Extracted entries:

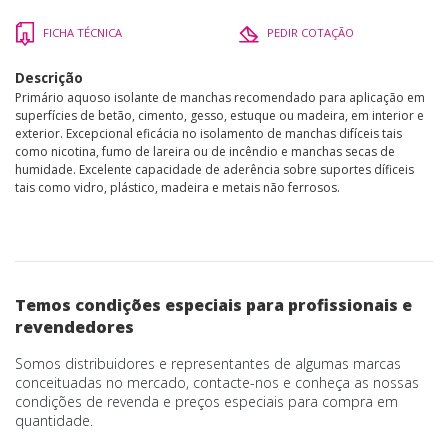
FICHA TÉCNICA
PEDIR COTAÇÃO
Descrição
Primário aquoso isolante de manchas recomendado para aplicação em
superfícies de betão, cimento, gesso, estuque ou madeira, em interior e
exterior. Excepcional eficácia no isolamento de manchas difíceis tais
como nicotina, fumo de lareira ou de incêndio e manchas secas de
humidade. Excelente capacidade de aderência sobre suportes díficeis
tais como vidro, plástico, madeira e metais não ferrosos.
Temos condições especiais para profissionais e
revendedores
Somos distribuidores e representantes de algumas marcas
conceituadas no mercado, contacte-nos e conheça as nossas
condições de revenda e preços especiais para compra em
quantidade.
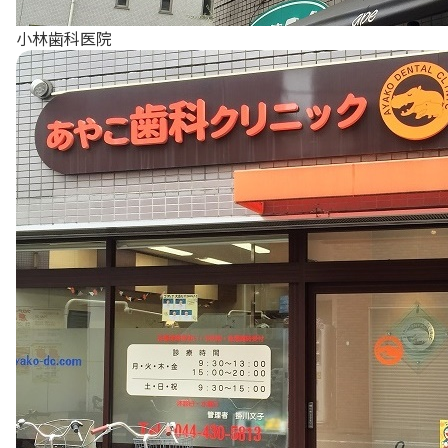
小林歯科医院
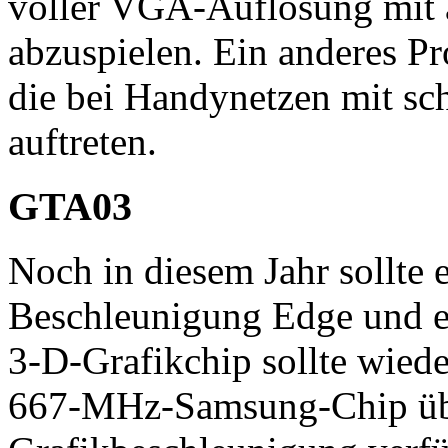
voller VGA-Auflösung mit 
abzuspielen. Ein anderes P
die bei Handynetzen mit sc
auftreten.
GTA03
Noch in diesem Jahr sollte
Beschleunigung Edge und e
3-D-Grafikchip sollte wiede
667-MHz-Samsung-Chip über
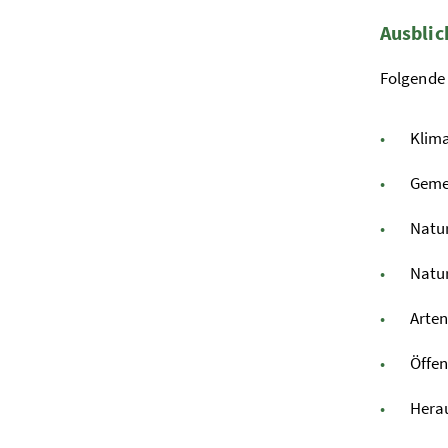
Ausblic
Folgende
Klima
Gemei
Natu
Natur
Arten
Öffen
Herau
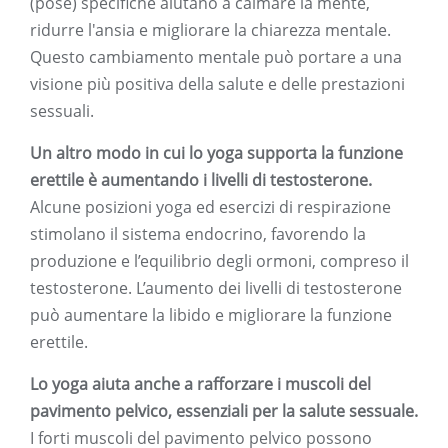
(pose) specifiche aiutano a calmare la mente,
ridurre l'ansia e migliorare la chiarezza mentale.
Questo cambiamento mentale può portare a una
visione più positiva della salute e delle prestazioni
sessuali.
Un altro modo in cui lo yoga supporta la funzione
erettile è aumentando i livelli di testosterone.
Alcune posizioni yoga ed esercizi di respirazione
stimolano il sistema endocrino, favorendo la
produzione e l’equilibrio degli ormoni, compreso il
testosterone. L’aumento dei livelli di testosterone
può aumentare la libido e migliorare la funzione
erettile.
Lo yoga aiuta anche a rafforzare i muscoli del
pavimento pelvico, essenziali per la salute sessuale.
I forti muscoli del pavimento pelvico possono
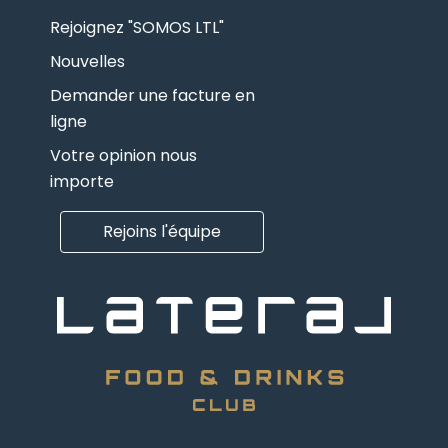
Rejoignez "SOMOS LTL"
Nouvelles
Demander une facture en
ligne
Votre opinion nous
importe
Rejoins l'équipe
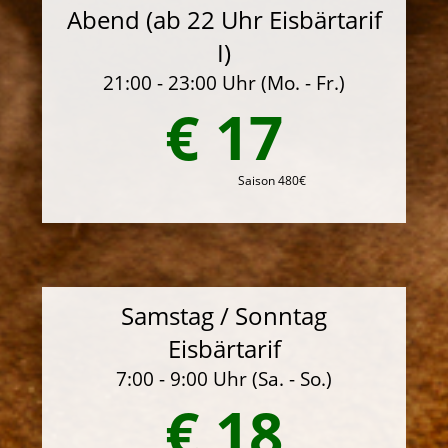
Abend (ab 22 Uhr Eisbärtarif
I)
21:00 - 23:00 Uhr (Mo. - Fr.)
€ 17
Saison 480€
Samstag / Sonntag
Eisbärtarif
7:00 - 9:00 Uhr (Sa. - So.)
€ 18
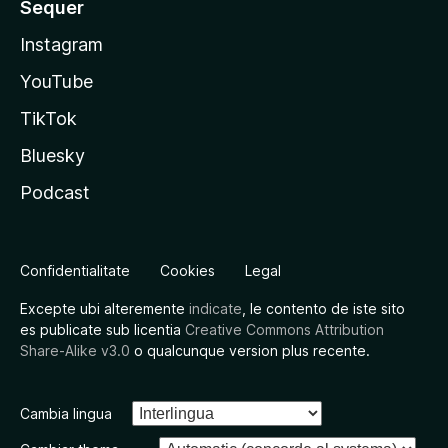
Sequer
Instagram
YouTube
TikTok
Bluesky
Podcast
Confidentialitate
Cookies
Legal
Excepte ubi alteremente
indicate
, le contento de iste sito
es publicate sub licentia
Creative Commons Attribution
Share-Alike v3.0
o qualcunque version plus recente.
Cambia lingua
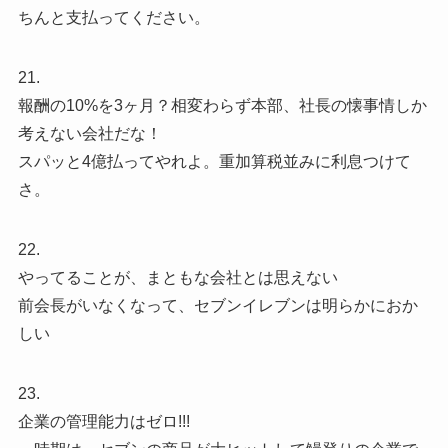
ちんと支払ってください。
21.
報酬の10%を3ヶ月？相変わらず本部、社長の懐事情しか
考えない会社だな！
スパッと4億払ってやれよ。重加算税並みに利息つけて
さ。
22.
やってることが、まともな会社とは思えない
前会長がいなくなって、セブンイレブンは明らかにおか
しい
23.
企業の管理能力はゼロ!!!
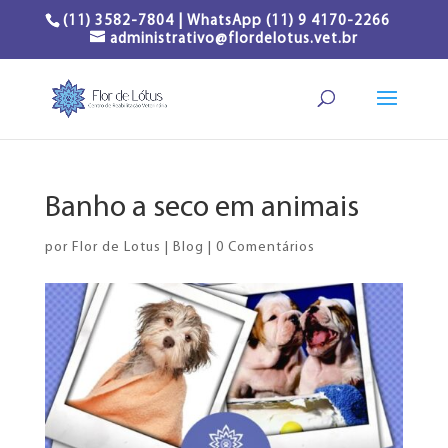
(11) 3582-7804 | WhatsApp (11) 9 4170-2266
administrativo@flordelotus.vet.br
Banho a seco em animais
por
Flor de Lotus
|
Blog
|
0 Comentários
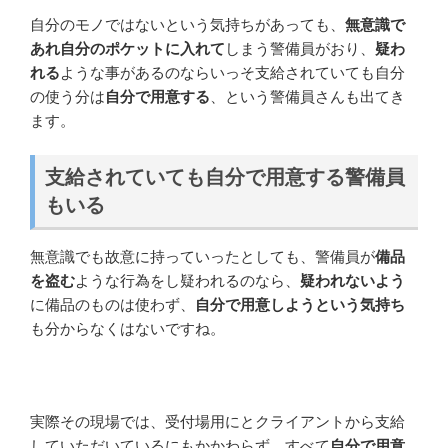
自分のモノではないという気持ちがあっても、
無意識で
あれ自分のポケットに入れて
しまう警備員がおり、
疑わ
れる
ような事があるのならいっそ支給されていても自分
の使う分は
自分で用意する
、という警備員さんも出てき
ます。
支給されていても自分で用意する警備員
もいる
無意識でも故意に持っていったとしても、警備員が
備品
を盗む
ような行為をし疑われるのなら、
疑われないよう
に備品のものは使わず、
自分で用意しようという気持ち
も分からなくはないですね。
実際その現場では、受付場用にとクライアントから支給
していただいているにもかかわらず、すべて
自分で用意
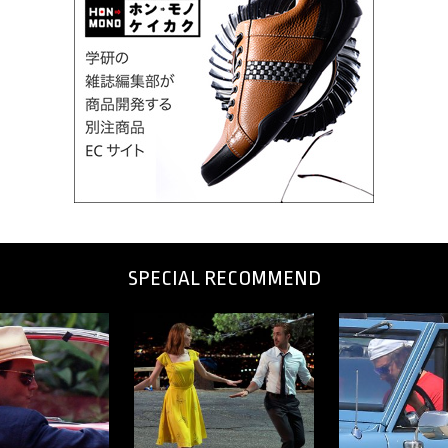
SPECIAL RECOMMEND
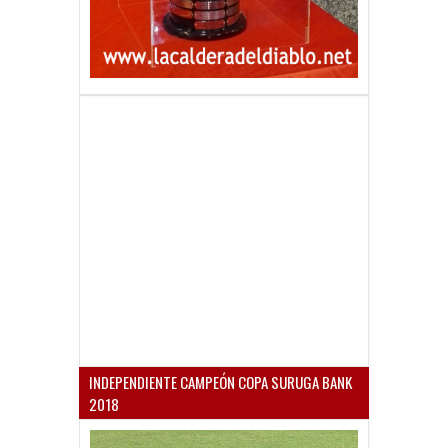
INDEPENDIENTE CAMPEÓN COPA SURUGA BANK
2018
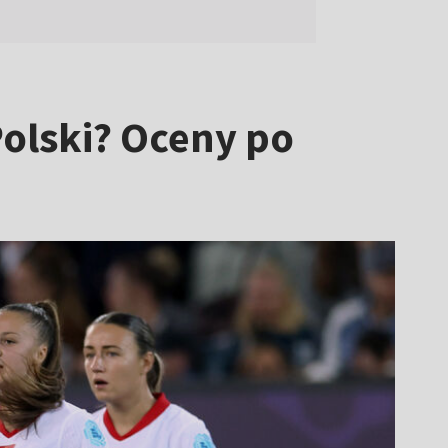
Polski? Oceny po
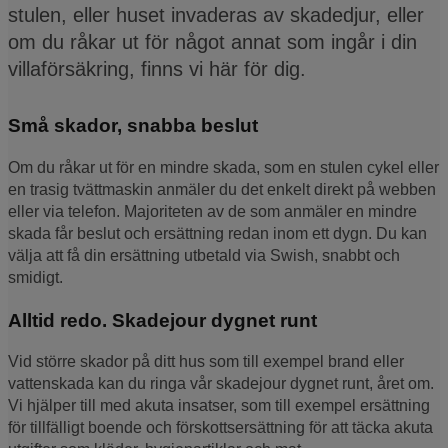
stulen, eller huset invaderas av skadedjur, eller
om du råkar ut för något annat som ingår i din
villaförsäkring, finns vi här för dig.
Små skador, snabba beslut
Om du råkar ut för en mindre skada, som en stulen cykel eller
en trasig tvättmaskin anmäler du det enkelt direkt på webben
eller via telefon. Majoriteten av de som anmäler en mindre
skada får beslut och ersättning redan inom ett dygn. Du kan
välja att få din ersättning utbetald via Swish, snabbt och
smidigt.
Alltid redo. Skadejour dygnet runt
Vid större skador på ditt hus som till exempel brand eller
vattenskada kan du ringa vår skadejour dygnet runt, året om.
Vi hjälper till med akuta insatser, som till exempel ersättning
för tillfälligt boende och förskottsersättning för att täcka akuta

Instructions for the task: Find every line in the items above that contains the word "para", matching case exactly, and copy each of those lines.

Written response:
Primário aquoso isolante de manchas recomendado para aplicação em
Temos condições especiais para profissionais e
condições de revenda e preços especiais para compra em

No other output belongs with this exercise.